Andry Rajoelina paradait hier dans les rues de Madagascar. "M. Ravalomanana a déjà démissionné, le Premier ministre et son gouvernement ont aussi démissionné, je suis à la tête du gouvernement de transition qui prépare l'élection présidentielle anticipée qui se déroulera d'ici à 24 mois. Donc, vous pouvez m'appeler Président", s'est-il auto-proclamé hier soir. Deux mois de lutte seulement lui ont suffi pour pousser le président Marc Ravalomanana à la démission et pour se voir confier le pouvoir par l'armée. Après avoir été neutre depuis le début du conflit entre les deux hommes, cette dernière s'est finalement rangée dans le camp de l'opposition en s'emparant par la force du palais présidentiel. "Nous conférons les pleins pouvoirs à Andry Rajoelina pour présider la transition", a déclaré devant la presse le vice-amiral Hippolyte Rarison Ramaroson. Retranché dans un autre palais, à une dizaine de kilomètres de la capitale, Marc Ravalomanana souhaite maintenant quitter le pays si on l'y autorise.

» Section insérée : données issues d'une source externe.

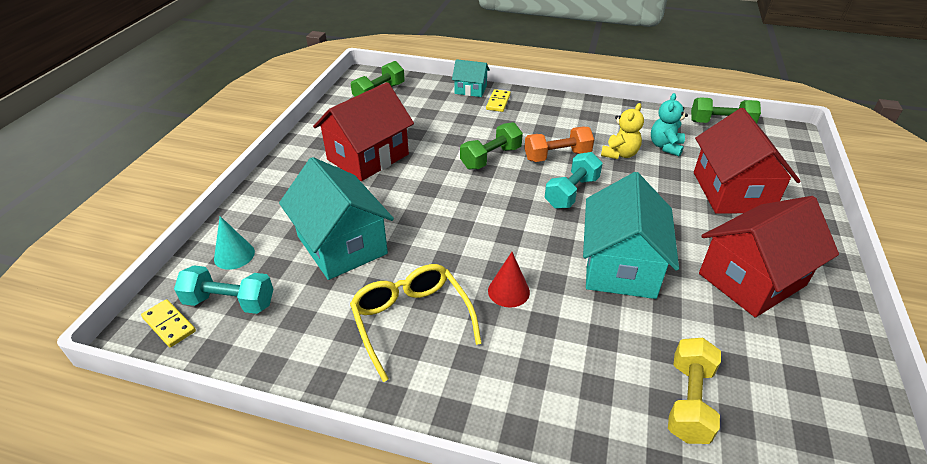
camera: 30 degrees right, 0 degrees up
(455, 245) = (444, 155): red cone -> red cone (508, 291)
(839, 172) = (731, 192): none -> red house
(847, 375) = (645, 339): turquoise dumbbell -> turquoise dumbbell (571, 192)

L'ascension d'Andry Rajoelina, dit aussi "Andry TGV" pour la rapidité avec laquelle il s'est imposé sur la scène politique malgache, est fulgurante. Après avoir pris la mairie de la capitale Antananarivo en décembre 2007, l'ex-disc-jockey reconverti dans les affaires n'a eu de cesse de désigner un responsable à la population malgache lourdement touchée par la hausse des prix: Ravalomanana, un riche "self-made man" coupable à ses yeux de gérer Madagascar comme sa propriété. Fort du soutien populaire, Andry Rajoelina est toutefois confronté à un inconvénient de taille: il n'a que 34 ans, or il en faut 40 pour briguer la présidence. S'il veut légitimement accéder aux plus hautes fonctions, il doit faire modifier la constitution malgache.